Hamilton: "Desaster" mit dem falschen Heckflügel

Der McLaren-Pilot vertraute im Gegensatz zu seinem Teamkollege Jenson Button auf das alte Modell und war damit auf den Geraden hoffnungslos unterlegen



An den Mikrofonen und Diktiergeräten der Journalisten zeigt sich Lewis Hamilton sonst immer auskunftsfreudig, am Samstagnachmittag in Spa Francorchamps war dem Briten jedoch eine Laus über die Leber gelaufen. Oder besser gesagt: ein Heckflügel. Dass ihn auf Rang acht 0,821 Sekunden von Jenson Button auf der Pole-Position trennten, führt Hamilton darauf zurück, dass er und seine Crew sich für die alte Version des Teils entschieden und damit einen folgenschweren Fehler begingen.

Frage: "Lewis, wie war dein Qualifying?"
Lewis Hamilton: "Es war ein Desaster für mich. Aber wir sind noch immer in den Top 10 und müssen Schadensbegrenzung betreiben. Ich gratuliere Jenson zu seiner ersten Pole-Position für das Team. Ich dachte, er hätte schon mehrere. Für ihn ist es ein großartiger Start in die zweite Saisonhälfte."

Sichere Wahl? Pustekuchen!

Frage: "Habt ihr die falsche Strategie gewählt?"
Hamilton: "Wir hatten nicht den richtigen Flügel am Auto. Wir haben den falschen, nämlich den alten Flügel gewählt. Jenson hatte einen anderen, den neuen, und der hat sich offensichtlich als fantastisch herausgestellt. Es war eine gemeinsame Entscheidung. Mit dem, was wir erreicht haben, haben wir alles herausgeholt."

"Ich habe auf meiner schnellen Runde nichts falsch gemacht. Der neue Flügel, den wir für diese Strecke und für Monza gebracht haben, hatte bei mir am Vormittag nicht gut funktioniert. Wir haben daraufhin entschieden, zurückzubauen und haben das für eine sichere Wahl gehalten. Ich konnte die Zeit, die ich auf den Geraden verloren hatte, nicht kompensieren. Es ist aber gut für Jenson und ich hoffe, dass er die maximale Punktzahl mitnimmt."

Hamilton befürchtet langweiliges Rennen

"Mir wurde gesagt, dass der Unterschied zwischen den Flügeln nicht so groß sei, deshalb ist der Geschwindigkeitsunterschied zwischen mir und Jenson schon eine Überraschung. Es hieß, in der Qualifikation sollte mein Flügel der schnellere sein und im Rennen dann langsamer. Aber aus irgendeinem Grund habe ich eine Sekunde verloren."

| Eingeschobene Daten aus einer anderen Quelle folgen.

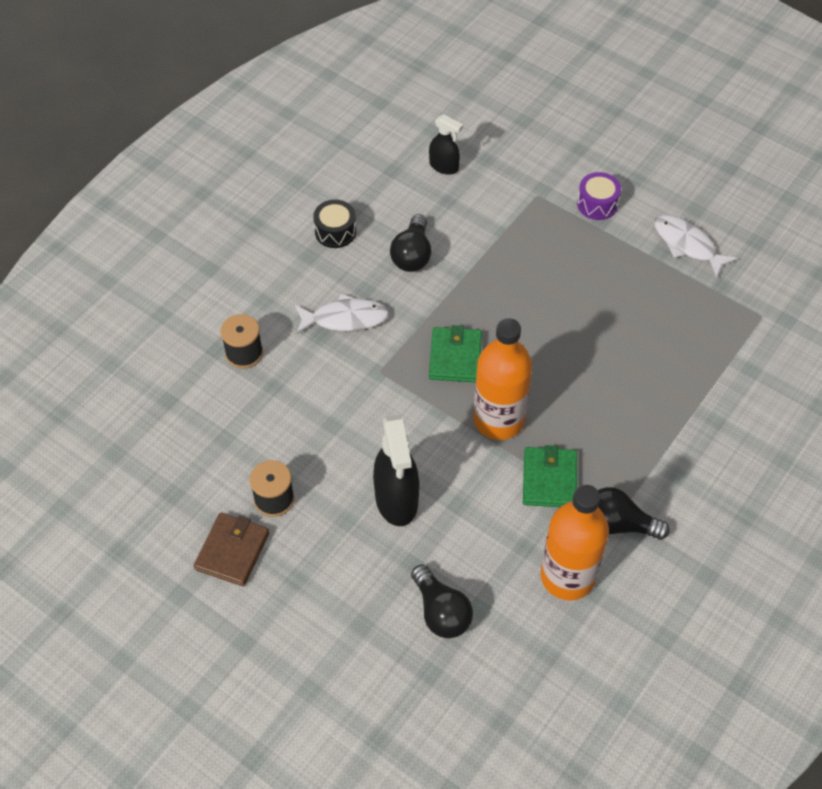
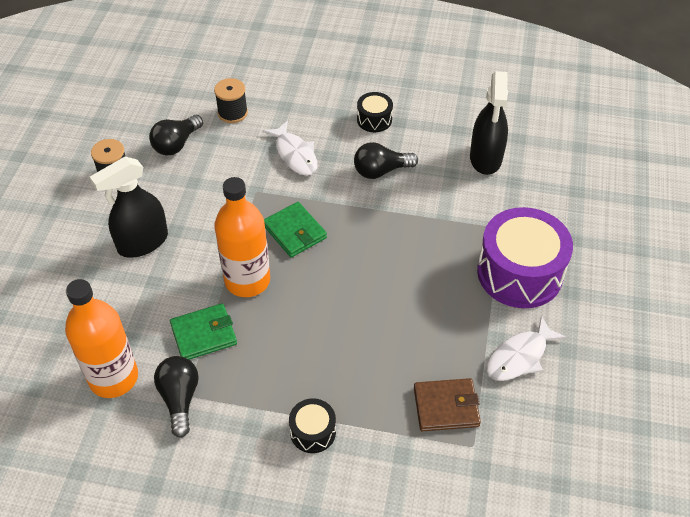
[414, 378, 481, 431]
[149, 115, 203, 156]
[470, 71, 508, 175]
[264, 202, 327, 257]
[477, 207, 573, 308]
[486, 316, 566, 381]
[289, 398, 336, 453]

Frage: "Aber du bist doch vor Mark Webber, Sebastian Vettel und Michael Schumacher. Das klingt doch gar nicht schlecht."
Hamilton: "Ich rechne mit einem ziemlich langweiligen Rennen. Zumindest für mich."

Frage: "Fernando Alonso ist auch nicht unbedingt weit vorne."
Hamilton: "Daran denke ich nicht. Ich denke daran, dass der Heckflügel an Jensons Auto großartig funktioniert und wir die Plätze eins und zwei für das Team hätten einfahren können. So war das nicht möglich, aber ich gebe morgen alles. Es wird ein interessanter WM-Lauf und die Autos, die normalerweise im Rennen schnell sind, werden wieder auf der Höhe sein."